=== EXTRACTED RECORDS ===

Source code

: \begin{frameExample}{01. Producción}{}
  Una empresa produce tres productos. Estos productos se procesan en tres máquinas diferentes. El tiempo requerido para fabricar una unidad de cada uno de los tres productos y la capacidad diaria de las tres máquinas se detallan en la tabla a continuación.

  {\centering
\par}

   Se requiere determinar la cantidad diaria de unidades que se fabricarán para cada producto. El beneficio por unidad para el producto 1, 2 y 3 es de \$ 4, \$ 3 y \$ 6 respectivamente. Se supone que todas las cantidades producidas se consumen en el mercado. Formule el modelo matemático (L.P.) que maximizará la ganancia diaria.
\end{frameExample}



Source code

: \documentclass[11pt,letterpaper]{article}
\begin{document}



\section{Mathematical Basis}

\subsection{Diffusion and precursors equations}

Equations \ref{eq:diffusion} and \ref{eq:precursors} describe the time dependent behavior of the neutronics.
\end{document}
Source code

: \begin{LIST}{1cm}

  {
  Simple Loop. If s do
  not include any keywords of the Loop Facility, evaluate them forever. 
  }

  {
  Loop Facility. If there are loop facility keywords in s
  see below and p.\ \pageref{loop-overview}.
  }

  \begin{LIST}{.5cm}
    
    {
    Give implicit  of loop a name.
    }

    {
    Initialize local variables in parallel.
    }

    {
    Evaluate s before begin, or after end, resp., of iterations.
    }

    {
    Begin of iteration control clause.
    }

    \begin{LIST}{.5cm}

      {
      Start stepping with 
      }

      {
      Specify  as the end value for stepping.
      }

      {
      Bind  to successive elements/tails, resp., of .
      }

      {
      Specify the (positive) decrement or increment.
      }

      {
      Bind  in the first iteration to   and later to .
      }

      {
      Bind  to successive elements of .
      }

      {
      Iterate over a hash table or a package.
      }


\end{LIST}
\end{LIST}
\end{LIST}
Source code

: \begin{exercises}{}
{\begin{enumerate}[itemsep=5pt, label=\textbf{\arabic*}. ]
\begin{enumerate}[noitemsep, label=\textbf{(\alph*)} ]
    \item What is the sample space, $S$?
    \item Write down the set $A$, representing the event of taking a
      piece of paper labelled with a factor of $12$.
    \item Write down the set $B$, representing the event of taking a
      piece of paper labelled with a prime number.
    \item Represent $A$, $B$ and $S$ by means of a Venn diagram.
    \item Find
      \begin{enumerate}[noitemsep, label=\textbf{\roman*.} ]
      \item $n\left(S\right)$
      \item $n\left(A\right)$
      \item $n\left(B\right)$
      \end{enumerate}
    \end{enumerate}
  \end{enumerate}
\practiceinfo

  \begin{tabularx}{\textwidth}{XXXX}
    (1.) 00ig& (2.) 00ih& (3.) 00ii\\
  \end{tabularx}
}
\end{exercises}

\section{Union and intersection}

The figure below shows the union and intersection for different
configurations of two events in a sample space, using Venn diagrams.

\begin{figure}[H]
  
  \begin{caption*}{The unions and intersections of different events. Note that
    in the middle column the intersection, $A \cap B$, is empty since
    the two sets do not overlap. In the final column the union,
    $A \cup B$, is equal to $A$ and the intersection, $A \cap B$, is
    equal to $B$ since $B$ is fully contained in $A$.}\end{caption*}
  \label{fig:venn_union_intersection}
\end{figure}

===

* [WHAT TO PRODUCE]: Please count the lines in the records that contain "textbf" and reply with the count alone.

* [WRITTEN RESPONSE]: 3